(619f) Probing the Reaction Microenvironment during Electrochemical Nitrate Reduction

Nitrate pollution of wastewater from agricultural runoff and industrial waste streams is common around the globe. Nitrate negatively impacts the environment through harmful algal blooms and can be dangerous for human consumption. Electrochemical reduction of nitrate (NO₃RR) to ammonia can remove nitrate from water and is an alternative to Haber-Bosch (HB) ammonia production, a significant source of global CO₂ emissions. Ammonia is an important chemical precursor with potential applications in sustainable energy as a fuel or H₂ carrier, or can be used as a fertilizer in the form of ammonium sulfate. This research addresses the water­­–energy nexus by converting nitrate to a valuable product, off-setting the cost of water treatment, and reducing demand for HB.
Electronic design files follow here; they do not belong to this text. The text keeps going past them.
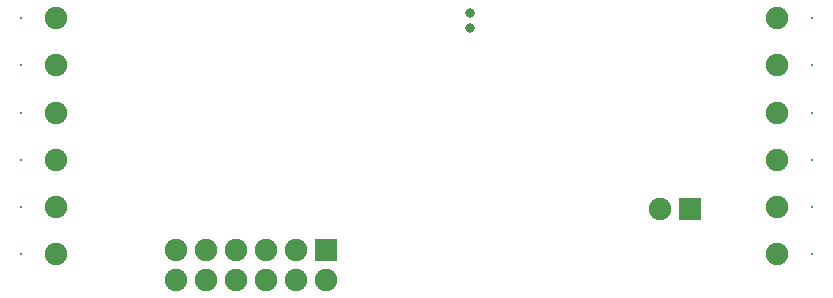
<source format=gbs>
G04*
G04 #@! TF.GenerationSoftware,Altium Limited,Altium Designer,22.3.1 (43)*
G04*
G04 Layer_Color=16711935*
%FSLAX44Y44*%
%MOMM*%
G71*
G04*
G04 #@! TF.SameCoordinates,C52AF181-6C1B-4B2A-911A-4B769AFB4D18*
G04*
G04*
G04 #@! TF.FilePolarity,Negative*
G04*
G01*
G75*
%ADD50C,1.9032*%
%ADD51R,1.9032X1.9032*%
%ADD52R,1.9032X1.9032*%
%ADD53C,0.2032*%
%ADD54C,0.8032*%
D50*
X491490Y698500D02*
D03*
X516890D02*
D03*
X542290D02*
D03*
X567690D02*
D03*
X593090D02*
D03*
X491490Y723900D02*
D03*
X516890D02*
D03*
X542290D02*
D03*
X567690D02*
D03*
X593090D02*
D03*
X618490Y698500D02*
D03*
X901310Y758051D02*
D03*
X390000Y720000D02*
D03*
Y800000D02*
D03*
Y920000D02*
D03*
Y760000D02*
D03*
Y880000D02*
D03*
Y840000D02*
D03*
X1000000Y720000D02*
D03*
Y760000D02*
D03*
Y800000D02*
D03*
Y840000D02*
D03*
Y880000D02*
D03*
Y920000D02*
D03*
D51*
X618490Y723900D02*
D03*
D52*
X926710Y758051D02*
D03*
D53*
X1030000Y920000D02*
D03*
Y880000D02*
D03*
Y840000D02*
D03*
Y800000D02*
D03*
Y760000D02*
D03*
Y720000D02*
D03*
X360000D02*
D03*
Y760000D02*
D03*
Y800000D02*
D03*
Y840000D02*
D03*
Y880000D02*
D03*
Y920000D02*
D03*
D54*
X740410Y911860D02*
D03*
Y924560D02*
D03*
M02*

</source>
NO₃RR processes must exhibit selectivity toward ammonia to avoid the formation of other undesired products and occur at a low overpotential to minimize operating costs from electricity. To address these challenges, we must understand the molecular mechanisms in the electric double layer (EDL) that forms at the electrode–electrolyte interface, where heterogeneous electrochemical reactions occur. The structure of the EDL can impact the reaction in several ways, including blocking catalytic sites and stabilizing reactants and reaction intermediates. We study the EDL with X-ray reflectivity (XRR), which provides atomic-level resolution of the near-surface electron density profile. We complement these investigations with in situ attenuated total reflectance–surface-enhanced infrared adsorption spectroscopy (ATR–SEIRAS) to investigate the adsorbed reactants, intermediates, and local pH. The XRR and ATR–SEIRAS results are correlated with electrochemical experiments measuring NO₃RR selectivity, activity, and efficiency. NO₃RR products are measured by ion chromatography and gas chromatography. Our results relate bulk electrolyte properties with interfacial EDL properties, and interfacial properties with reaction activity and selectivity. This understanding could lead to the development of electrolyte engineering strategies to optimize ammonia production in electrochemical NO₃RR.